What matters is the heroin and opioid epidemic is getting worse in New Jersey. What matters is in 2010 deaths in New Jersey from drug overdoses were averaging 2 per day. In 2018 deaths in New Jersey from drug overdoses are averaging 8 per day. This shocking statistic comes from Attorney General Gurbir Grewal's office and should serve as a wake up call to the rest of us. Hell, as a slap in the face to the rest of us.

Think about this. At this pace we will bury 2,920 people a year. This is a 9/11 of overdoses every...single...year. I used the word people and not residents, citizens or New Jerseyans by design.
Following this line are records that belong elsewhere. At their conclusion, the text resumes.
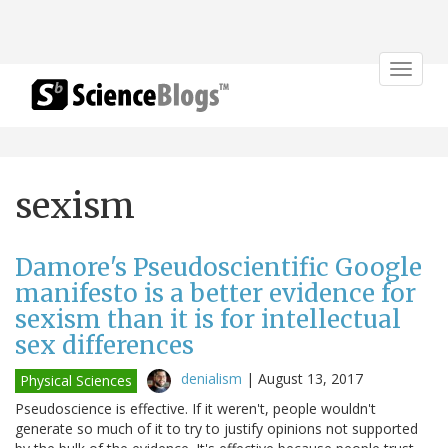
Toggle
navigat
sexism
Damore's Pseudoscientific Google
manifesto is a better evidence for
sexism than it is for intellectual
sex differences
denialism
|
August 13, 2017
Physical Sciences
Pseudoscience is effective. If it weren't, people wouldn't
generate so much of it to try to justify opinions not supported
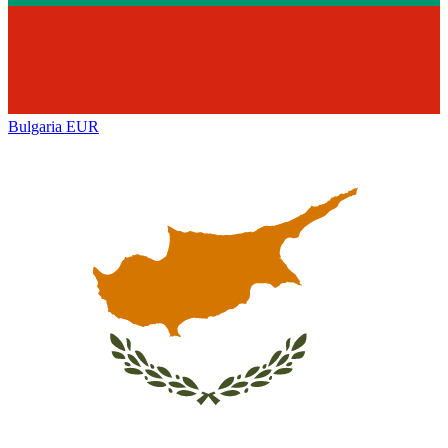
Bulgaria
EUR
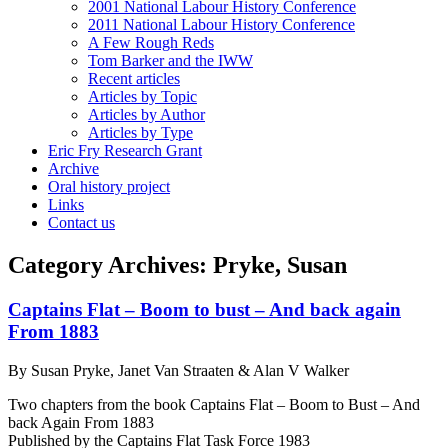
2001 National Labour History Conference
2011 National Labour History Conference
A Few Rough Reds
Tom Barker and the IWW
Recent articles
Articles by Topic
Articles by Author
Articles by Type
Eric Fry Research Grant
Archive
Oral history project
Links
Contact us
Category Archives:
Pryke, Susan
Captains Flat – Boom to bust – And back again
From 1883
By Susan Pryke, Janet Van Straaten & Alan V Walker
Two chapters from the book Captains Flat – Boom to Bust – And
back Again From 1883
Published by the Captains Flat Task Force 1983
Because that's what we need to start letting sink in. These are people. Too many haters are so disgusted with heroin and opioid addicts that the stigma is just born anew with each death. It's that very stigma, in part, that keeps people from seeking help. It's that stigma that feeds this beast. That stigma exists because too many folks have decided the solution is simple. Just say no. Just don't do it.

I'll call them the heroin haters. Heroin haters might not understand that once the addiction takes hold, addicts aren't shooting up or smoking or snorting to get high and party. They're doing it simply to stop being sick. The sickness is the withdrawal, and it is so devastating that a person whose mind is already being affected by the drug cannot find the will to suffer through the endless days of agony.

Heroin haters have a big problem with the word disease. They argue (and they are not wrong) cancer is a disease, and you can't stop cancer just by sheer will power. They've decided it's a slap in the face to people with true diseases to call heroin and opioid addiction a disease. As a person with a serious disease, (I'm a Type 1 Diabetic otherwise known as Juvenile Diabetes) I can tell you I am not offended in the least.

Whatever you call this, whether a disease or an emotional disorder or something else, the point is it's only a word. Let's stop losing thousands of people a year who, believe it or not, weren't always this way. Thousands of people who have families who love them. Thousands of people who, believe it or not, are just like the haters in so many ways. They've done kind things. They've contributed to society. They've helped neighbors and their communities. Then something happened. Something they couldn't break on their own. For the haters to stand there in judgment, dismissing them, barking about what word we call this problem as 2,920 people drop dead around them every year is part of the problem.

I believe the greatest gift God has given us is each other. Haters who have decided heroin addicts aren't worth saving and busy themselves with the semantics of addiction are leaving that gift in the box, unwrapped and untouched. If there should be a stigma about anything, it ought to be about that.